Deskripsi Pekerjaan
Are you obsessed with system uptime, performance at scale, and automating the mundane? Nexus Cloud Infrastructure is looking for a world-class Senior Site Reliability Engineer to join our high-impact team. We are pushing the boundaries of distributed systems and cloud-native architecture, and we need an expert to help us build, secure, and maintain the platforms that power our global services.
You will play a critical role in bridging the gap between software development and IT operations, ensuring our services are resilient, observable, and lightning-fast.
Tanggung Jawab
- Architect and maintain highly scalable, distributed cloud infrastructure on AWS/GCP.
- Drive automated provisioning and configuration management using Terraform and Ansible.
- Champion SRE best practices, including error budgets, SLIs, SLOs, and incident response.
- Lead post-mortem analysis and implement long-term engineering solutions to prevent recurring issues.
- Develop internal tooling to improve developer productivity and deployment velocity.

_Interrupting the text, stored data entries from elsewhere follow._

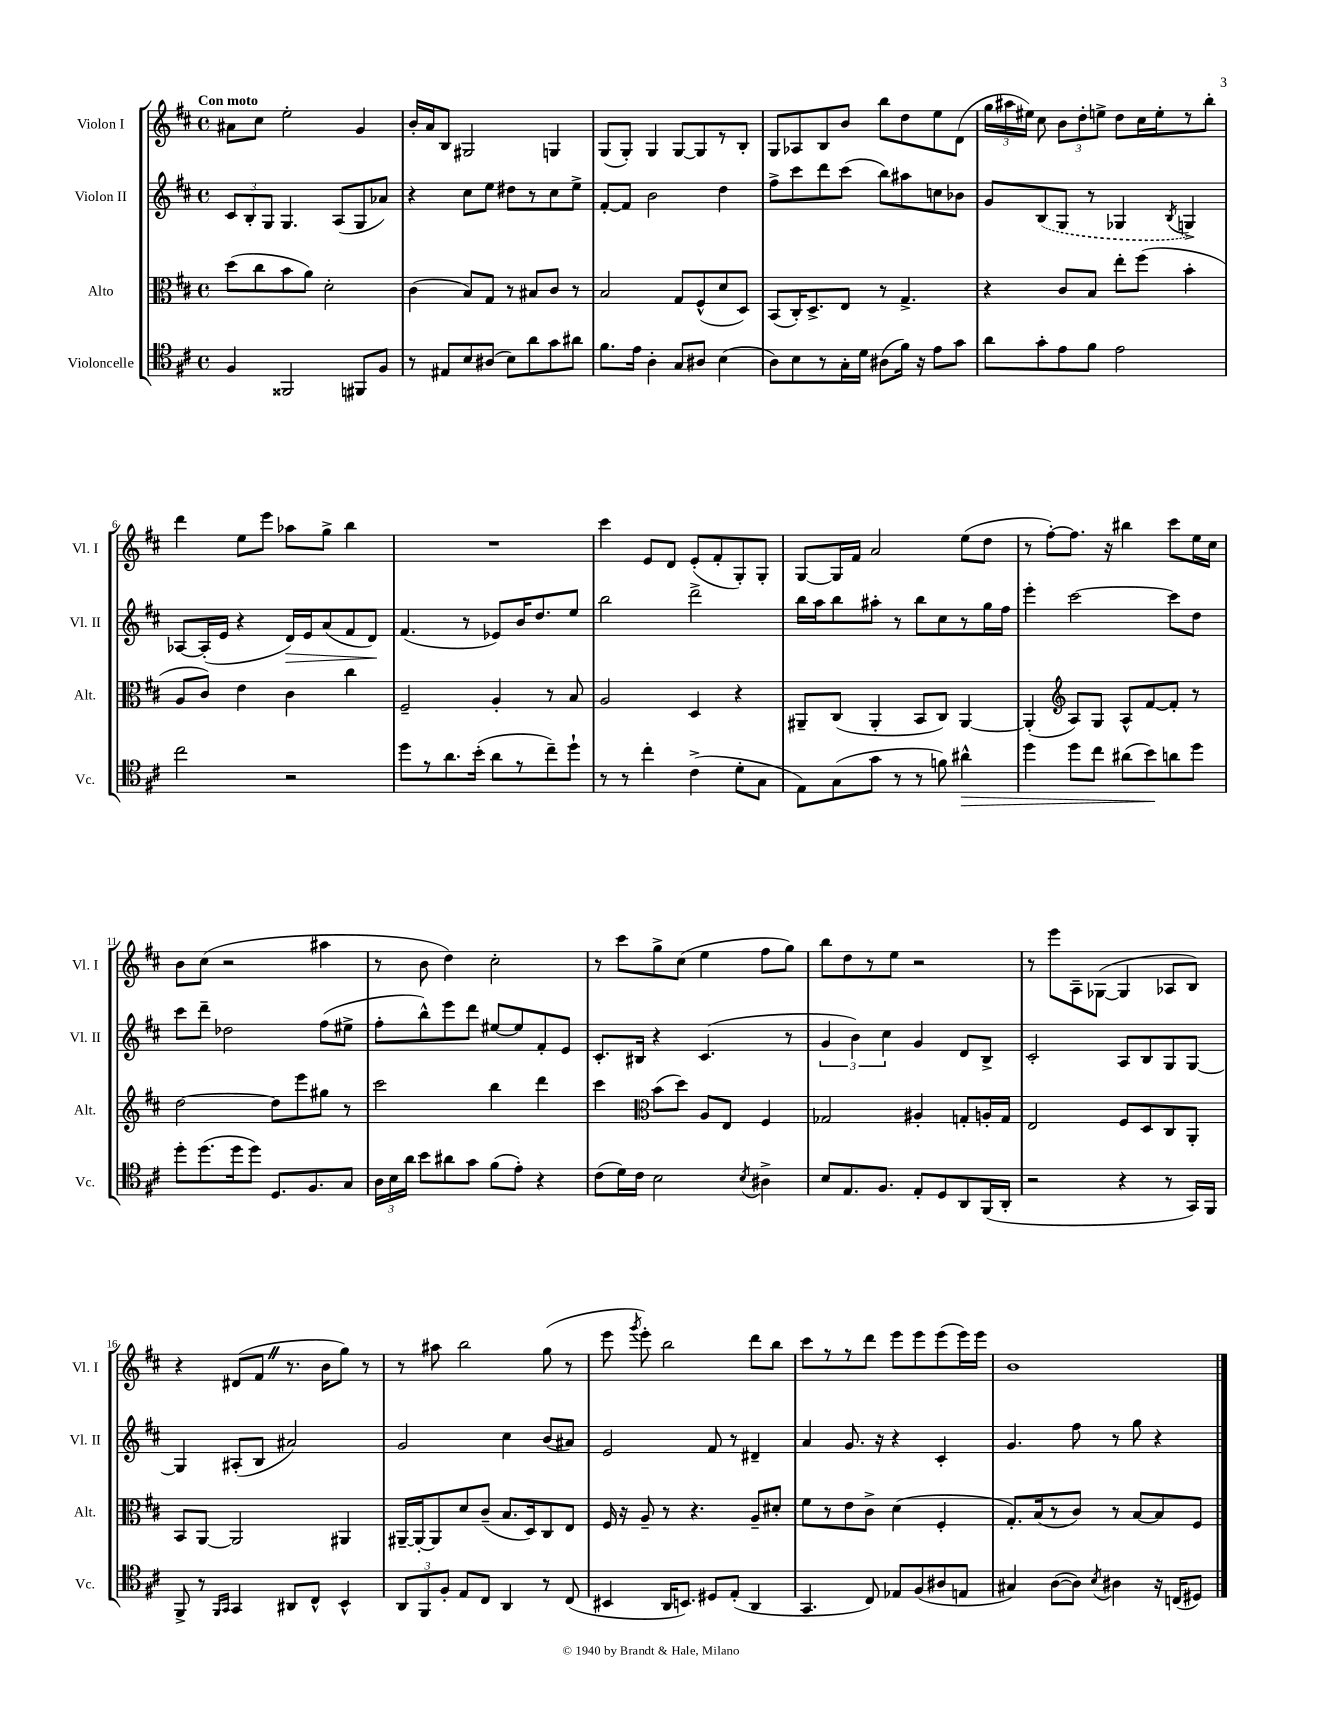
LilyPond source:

<<
\new StaffGroup <<
\new Staff = "s0" \with { instrumentName = "Violon I" shortInstrumentName = "Vl. I" } {
    \clef treble \key d \major \defaultTimeSignature \time 4/4 \tempo "Con moto"
    \autoBeamOff ais'8[ cis''8] e''2-. g'4 |
    b'16[-. a'16 b8] gis2 g4 |
    g8[( g8]-.) g4 g8[~ g8 r8 b8]-. |
    g8[ aes8 b8 b'8] b''8[ d''8 e''8 d'8]( |
    \tuplet 3/2 { g''16[ ais''16 eis''16]) } cis''8 \tuplet 3/2 { b'8[ d''8-. e''8]-> } d''8[ cis''16 e''16-. r8 b''8]-. |
    d'''4 e''8[ e'''8] aes''8[ g''8]-> b''4 |
    R1 |
    cis'''4 e'8[ d'8] e'8[-.( fis'8-. g8-.) g8]-. |
    g8[~ g16 fis'16] a'2 e''8[( d''8] |
    r8 fis''8[~-.) fis''8.] r16 bis''4 cis'''8[ e''16 cis''16] |
    b'8[ cis''8]( r2 ais''4 |
    r8 b'8 d''4) cis''2-. |
    r8 cis'''8[ g''8-> cis''8]( e''4 fis''8[ g''8]) |
    b''8[ d''8 r8 e''8] r2 |
    r8 e'''8[ a8-- ges8]~( ges4 aes8[ b8]) |
    r4 dis'8[( fis'8] \once \override BreathingSign.text = \markup { \musicglyph "scripts.caesura.straight" } \breathe r8. b'16[ g''8]) r8 |
    r8 ais''8 b''2 g''8( r8 |
    e'''8 \acciaccatura { g'''8 } e'''8-.) b''2 d'''8[ b''8] |
    cis'''8[ r8 r8 d'''8] e'''8[ e'''8 e'''8( e'''16) e'''16] |
    b'1 \bar "|." |
}
\new Staff = "s1" \with { instrumentName = "Violon II" shortInstrumentName = "Vl. II" } {
    \clef treble \key d \major \defaultTimeSignature \time 4/4
    \autoBeamOff \tuplet 3/2 { cis'8[ b8-. g8] } g4. a8[( g8 aes'8]) |
    r4 cis''8[ e''8] dis''8[ r8 cis''8 e''8]-> |
    fis'8[~-. fis'8] b'2 d''4 |
    fis''8[-> cis'''8 d'''8 cis'''8]( b''8[) ais''8 c''8 bes'8] |
    g'8[ \once \slurDashed b8( g8] r8 ges4 \acciaccatura { b8 } g4->) |
    aes8[~ aes16-.( e'16] r4 d'16[\>) e'16 a'8( fis'8 d'8]\!) |
    fis'4.( r8 ees'8[) b'16 d''8. e''8] |
    b''2 d'''2-> |
    b''16[ a''16 b''8 ais''8]-. r8 b''8[ cis''8 r8 g''16 fis''16] |
    e'''4-. cis'''2~ cis'''8[ d''8] |
    cis'''8[ d'''8]-- des''2 fis''8[( eis''8]-> |
    fis''8[-. b''8-^) e'''8 d'''8] eis''8[~ eis''8 fis'8-. e'8] |
    cis'8.[-. bis16] r4 cis'4.( r8 |
    \tuplet 3/2 { g'4 b'4) cis''4 } g'4 d'8[ b8]-> |
    cis'2-. a8[ b8 g8 g8]~ |
    g4 ais8[-.( b8] ais'2) |
    g'2 cis''4 b'8[( ais'8]) |
    e'2 fis'8 r8 dis'4-- |
    a'4 g'8. r16 r4 cis'4-. |
    g'4. fis''8 r8 g''8 r4 \bar "|." |
}
\new Staff = "s2" \with { instrumentName = "Alto" shortInstrumentName = "Alt." } {
    \clef alto \key d \major \defaultTimeSignature \time 4/4
    \autoBeamOff d''8[( cis''8 b'8 a'8]) d'2-. |
    cis'4( b8[) g8] r8 bis8[ cis'8] r8 |
    b2 g8[ fis8-^( d'8 d8]) |
    b,8[( cis16-.) d8.-> e8] r8 g4.-> |
    r4 cis'8[ b8] e''8[-. fis''8]( b'4-. |
    a8[ cis'8]) e'4 cis'4 cis''4 |
    fis2-- a4-. r8 b8 |
    a2 d4 r4 |
    ais,8[-- cis8]( ais,4-. b,8[ cis8]) ais,4~ |
    ais,4-.( \clef treble a8[) g8] a8[-^ fis'8~ fis'8]-. r8 |
    d''2~ d''8[ e'''8 gis''8] r8 |
    cis'''2 b''4 d'''4 |
    cis'''4 \clef alto b'8[( d''8]) a8[ e8] fis4 |
    ges2 ais4-. g8[-. a16-. g16] |
    e2 fis8[ d8 cis8 a,8]-. |
    b,8[ a,8]~ a,2 ais,4 |
    ais,16[~-- ais,16~-. ais,8 d'8 cis'8]--( b8.[ d16) cis8 e8] |
    fis16 r16 a8-- r8 r4. a8[-- dis'8]-. |
    fis'8[ r8 e'8 cis'8]-> d'4( fis4-. |
    g8.[-.) b16( r8 cis'8]) r8 b8[~ b8 fis8] \bar "|." |
}
\new Staff = "s3" \with { instrumentName = "Violoncelle" shortInstrumentName = "Vc." } {
    \clef tenor \key d \major \defaultTimeSignature \time 4/4
    \autoBeamOff fis4 fisis,2 fis,8[ fis8] |
    r8 eis8[ b8 ais8]( b8[) a'8 g'8 ais'8] |
    fis'8.[ e'16] a4-. g8[ ais8] b4( |
    a8[) b8 r8 g16-. d'16] ais8[( fis'16]) r16 e'8[ g'8] |
    a'8[ g'8-. e'8 fis'8] e'2 |
    cis''2 r2 |
    d''8[ r8 a'8. b'16]-.( a'8[ r8 cis''8--) d''8]-! |
    r8 r8 cis''4-. cis'4->( d'8[-. g8] |
    e8[) g8( g'8] r8 r8 f'8) ais'4-^\> |
    d''4 d''8[ cis''8] ais'8[( b'8\!) a'8 d''8] |
    d''8[-. d''8.( d''16 d''8]) d8.[ fis8. g8] |
    \tuplet 3/2 { a16[ b16 a'16] } b'8[ ais'8 g'8] fis'8[( e'8]-.) r4 |
    cis'8[( d'16) cis'16] b2 \acciaccatura { b8 } ais4-> |
    b8[ e8. fis8.] e8[-. d8 a,8 fis,16( a,16]-. |
    r2 r4 r8 g,16[) fis,16] |
    fis,8-> r8 \grace { fis,16[ g,16] } g,4 ais,8[ cis8]-^ b,4-^ |
    \tuplet 3/2 { a,8[ fis,8 fis8]-. } e8[ cis8] a,4 r8 cis8( |
    bis,4 a,16[ b,8.]) dis8[ e8]-.( a,4 |
    g,4. cis8) ees8[ fis8( ais8 e8] |
    gis4) a8[~( a8]) \acciaccatura { b8 } ais4 r16 c16[( dis8]) \bar "|." |
}
>>
>>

- Participate in an on-call rotation to ensure 99.99% system availability.
- Collaborate with cross-functional engineering teams to optimize system performance and latency.
Kualifikasi
- 5+ years of experience in SRE, DevOps, or Software Engineering roles.
- Expert-level proficiency in cloud infrastructure (AWS or GCP) and Kubernetes orchestration.
- Strong coding skills in Go, Python, or Ruby for automation and tool development.
- Deep understanding of Linux internals, networking, and distributed system architectures.
- Experience with monitoring and observability stacks like Prometheus, Grafana, or ELK.
- Proven ability to troubleshoot complex production issues in high-traffic environments.
- Excellent communication skills and a passion for mentoring junior team members.